Delaware dog boarding company apologizes after animal dies

A local dog boarding company is publicly apologizing after alleged improper care led to a dog's death.

The Horn family says The Dog Stop in Wilmington failed to administer anti-seizure medication during a two-night stay at the dog boarding facility.

Their 7-year-old dog, Lexi, died shortly after the Horns picked her up.

Betty Horn tells Action News, "We were never notified that the dog did not or would not or could not take the pills."

In a letter to customers, The Dog Stop franchise sent a letter to customer apologizing. It read in part,

" The entire Dog Stop management and staff is heartbroken. We have taken full responsibility for this, and the family is being compensated by our insurance company. This is the first claim we've had since we opened 4 years ago."

The Wilmington franchise also said it dismissed some staff and retrained others.

That's little solace to the Horns.

"She's a member of the family. We love her and we can't replace her.

Holly Wysocki can relate.

She says she dropped off her vibrant energetic German Shepherd mix at the same Dog Stop during the Thanksgiving holiday in 2016.

Three days later, she says she picked up a much different dog. She says, " It was devastating. She's not responding. Her eyes were glazed over."

Ginger collapsed in the lobby. Wysocki rushed her to an animal hospital.

Ginger had to be euthanized due to dog bloat, a condition where a dog's stomach twists.

She says her veterinarian delivered a disturbing diagnosis.

"He said I can tell you right now, that dog went without water for a very long time."

Wysocki says the veterinarian told her Ginger was dying from the inside.

But the cause and symptoms of dog bloat are not always clear.

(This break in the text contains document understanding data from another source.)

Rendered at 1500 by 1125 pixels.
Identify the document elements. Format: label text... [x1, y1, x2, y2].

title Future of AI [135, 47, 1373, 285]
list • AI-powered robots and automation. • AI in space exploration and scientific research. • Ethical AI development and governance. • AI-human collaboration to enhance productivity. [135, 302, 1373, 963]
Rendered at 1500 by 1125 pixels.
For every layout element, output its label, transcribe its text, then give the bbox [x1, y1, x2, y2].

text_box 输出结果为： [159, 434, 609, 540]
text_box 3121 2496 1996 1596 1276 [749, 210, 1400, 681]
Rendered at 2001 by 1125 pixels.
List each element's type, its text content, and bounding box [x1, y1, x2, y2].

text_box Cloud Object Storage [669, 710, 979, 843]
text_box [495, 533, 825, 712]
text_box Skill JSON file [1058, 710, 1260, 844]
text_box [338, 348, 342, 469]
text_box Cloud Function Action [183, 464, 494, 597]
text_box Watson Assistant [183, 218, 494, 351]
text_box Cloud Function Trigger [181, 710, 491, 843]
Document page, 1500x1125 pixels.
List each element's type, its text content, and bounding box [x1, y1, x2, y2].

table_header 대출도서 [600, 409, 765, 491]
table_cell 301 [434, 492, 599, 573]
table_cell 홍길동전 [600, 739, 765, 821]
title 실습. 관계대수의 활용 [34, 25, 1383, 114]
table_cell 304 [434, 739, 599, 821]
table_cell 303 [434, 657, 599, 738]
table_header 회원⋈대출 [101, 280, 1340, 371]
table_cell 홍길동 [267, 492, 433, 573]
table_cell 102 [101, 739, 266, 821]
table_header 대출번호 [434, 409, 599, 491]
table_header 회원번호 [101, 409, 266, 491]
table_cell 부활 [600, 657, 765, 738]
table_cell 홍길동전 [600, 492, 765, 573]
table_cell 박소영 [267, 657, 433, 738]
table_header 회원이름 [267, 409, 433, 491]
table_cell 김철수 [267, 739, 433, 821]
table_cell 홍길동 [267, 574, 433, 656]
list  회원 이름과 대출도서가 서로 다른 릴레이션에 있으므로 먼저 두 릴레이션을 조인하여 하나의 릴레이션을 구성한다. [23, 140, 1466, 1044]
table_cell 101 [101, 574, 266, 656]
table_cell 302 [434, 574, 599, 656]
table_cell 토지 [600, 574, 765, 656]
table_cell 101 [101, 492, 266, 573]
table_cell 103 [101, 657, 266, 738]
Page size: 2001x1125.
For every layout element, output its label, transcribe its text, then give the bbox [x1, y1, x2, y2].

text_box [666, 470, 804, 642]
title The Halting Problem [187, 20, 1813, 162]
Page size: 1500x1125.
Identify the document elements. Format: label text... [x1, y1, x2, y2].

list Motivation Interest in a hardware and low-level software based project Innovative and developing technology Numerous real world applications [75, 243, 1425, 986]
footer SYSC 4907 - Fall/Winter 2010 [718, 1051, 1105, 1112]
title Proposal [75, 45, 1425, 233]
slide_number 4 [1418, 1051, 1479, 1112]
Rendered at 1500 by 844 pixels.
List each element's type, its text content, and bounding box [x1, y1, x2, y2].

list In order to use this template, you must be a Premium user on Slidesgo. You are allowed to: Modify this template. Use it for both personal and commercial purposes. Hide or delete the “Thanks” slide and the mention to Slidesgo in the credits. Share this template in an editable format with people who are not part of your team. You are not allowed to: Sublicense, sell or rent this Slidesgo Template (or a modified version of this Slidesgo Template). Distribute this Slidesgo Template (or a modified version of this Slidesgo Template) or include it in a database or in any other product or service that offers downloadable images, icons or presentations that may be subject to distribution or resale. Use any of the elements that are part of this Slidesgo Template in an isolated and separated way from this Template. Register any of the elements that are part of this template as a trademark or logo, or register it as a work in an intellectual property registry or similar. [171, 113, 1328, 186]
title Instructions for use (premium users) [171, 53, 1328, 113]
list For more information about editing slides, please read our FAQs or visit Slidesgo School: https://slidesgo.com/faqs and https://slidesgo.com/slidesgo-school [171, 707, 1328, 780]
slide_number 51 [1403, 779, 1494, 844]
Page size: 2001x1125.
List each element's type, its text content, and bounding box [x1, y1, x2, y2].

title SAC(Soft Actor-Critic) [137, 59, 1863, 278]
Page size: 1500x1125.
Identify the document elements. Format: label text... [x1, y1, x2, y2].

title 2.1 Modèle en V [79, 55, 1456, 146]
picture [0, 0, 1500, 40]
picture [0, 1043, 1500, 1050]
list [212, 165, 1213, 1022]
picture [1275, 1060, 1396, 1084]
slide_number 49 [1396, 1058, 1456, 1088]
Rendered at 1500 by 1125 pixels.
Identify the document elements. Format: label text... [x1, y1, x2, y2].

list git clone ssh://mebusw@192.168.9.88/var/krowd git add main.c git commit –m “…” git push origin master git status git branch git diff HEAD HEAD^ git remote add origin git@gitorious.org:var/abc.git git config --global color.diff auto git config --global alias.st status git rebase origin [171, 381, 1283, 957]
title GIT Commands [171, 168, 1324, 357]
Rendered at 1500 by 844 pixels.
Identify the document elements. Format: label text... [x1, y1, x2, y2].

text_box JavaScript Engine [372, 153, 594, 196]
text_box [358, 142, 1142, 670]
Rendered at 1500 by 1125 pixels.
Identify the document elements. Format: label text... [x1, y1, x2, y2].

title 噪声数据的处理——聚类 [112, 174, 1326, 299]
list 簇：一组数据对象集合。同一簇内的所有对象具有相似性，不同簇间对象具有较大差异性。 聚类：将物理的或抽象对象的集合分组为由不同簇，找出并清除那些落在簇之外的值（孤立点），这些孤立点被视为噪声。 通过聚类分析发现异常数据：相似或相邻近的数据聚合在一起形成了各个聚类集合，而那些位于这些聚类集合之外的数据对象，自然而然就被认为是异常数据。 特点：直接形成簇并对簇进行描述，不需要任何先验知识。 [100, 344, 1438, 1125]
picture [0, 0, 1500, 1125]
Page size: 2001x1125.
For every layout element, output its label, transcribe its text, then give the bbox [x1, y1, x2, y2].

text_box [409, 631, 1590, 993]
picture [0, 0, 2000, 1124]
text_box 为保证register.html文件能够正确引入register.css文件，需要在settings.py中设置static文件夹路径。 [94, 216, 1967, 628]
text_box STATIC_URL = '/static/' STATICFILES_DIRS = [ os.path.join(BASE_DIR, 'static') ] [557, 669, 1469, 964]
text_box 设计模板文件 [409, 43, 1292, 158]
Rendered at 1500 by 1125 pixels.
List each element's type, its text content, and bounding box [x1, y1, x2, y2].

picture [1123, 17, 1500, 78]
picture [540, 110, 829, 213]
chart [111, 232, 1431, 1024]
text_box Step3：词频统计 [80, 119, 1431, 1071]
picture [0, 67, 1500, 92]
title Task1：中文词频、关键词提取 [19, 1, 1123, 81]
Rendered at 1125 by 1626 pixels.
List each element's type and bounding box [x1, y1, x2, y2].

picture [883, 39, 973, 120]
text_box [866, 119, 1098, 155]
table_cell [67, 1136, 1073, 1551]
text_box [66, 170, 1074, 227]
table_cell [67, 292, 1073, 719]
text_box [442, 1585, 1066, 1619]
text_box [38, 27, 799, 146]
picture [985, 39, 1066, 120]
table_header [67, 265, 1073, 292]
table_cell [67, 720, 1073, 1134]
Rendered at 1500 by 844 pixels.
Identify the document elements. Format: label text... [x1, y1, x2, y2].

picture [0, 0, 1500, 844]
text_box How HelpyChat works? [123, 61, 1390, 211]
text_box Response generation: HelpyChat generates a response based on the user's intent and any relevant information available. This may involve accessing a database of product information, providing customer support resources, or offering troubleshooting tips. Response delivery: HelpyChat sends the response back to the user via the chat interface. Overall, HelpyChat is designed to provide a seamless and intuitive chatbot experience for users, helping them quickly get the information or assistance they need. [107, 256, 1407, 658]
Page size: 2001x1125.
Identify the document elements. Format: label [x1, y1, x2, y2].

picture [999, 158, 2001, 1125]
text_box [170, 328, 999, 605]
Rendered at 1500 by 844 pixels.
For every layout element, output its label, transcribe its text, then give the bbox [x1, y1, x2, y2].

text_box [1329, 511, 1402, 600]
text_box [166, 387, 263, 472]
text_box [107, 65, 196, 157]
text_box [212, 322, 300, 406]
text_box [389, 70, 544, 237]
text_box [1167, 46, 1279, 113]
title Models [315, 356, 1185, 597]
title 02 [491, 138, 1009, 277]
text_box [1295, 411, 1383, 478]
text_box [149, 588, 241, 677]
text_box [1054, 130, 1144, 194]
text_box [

Still, Wysocki wanted answers. But she says Steve Strojny, who owns the franchise with his father, provided few, and she was unable to get him to pay her more than 6k in medical care.

"I never had a conversation on any level, phone or in person with Steve the owner. "

The CEO of The Dog Stop Company, Jessie Coslov, tells Action News the company is ending its franchise agreement with the Wilmington location.

The Strojnys declined our request for an on-camera interview, but father and son deny wrongdoing in the dog bloat case.

On Friday, The Wilmington Dog Stop took down all of its signage. It's now called the Delaware Dog Company.

Action News has learned in Delaware, dog boarding facilities are only required to have a business license, meaning they're not subject to any oversight or inspections like neighboring states New Jersey and Pennsylvania.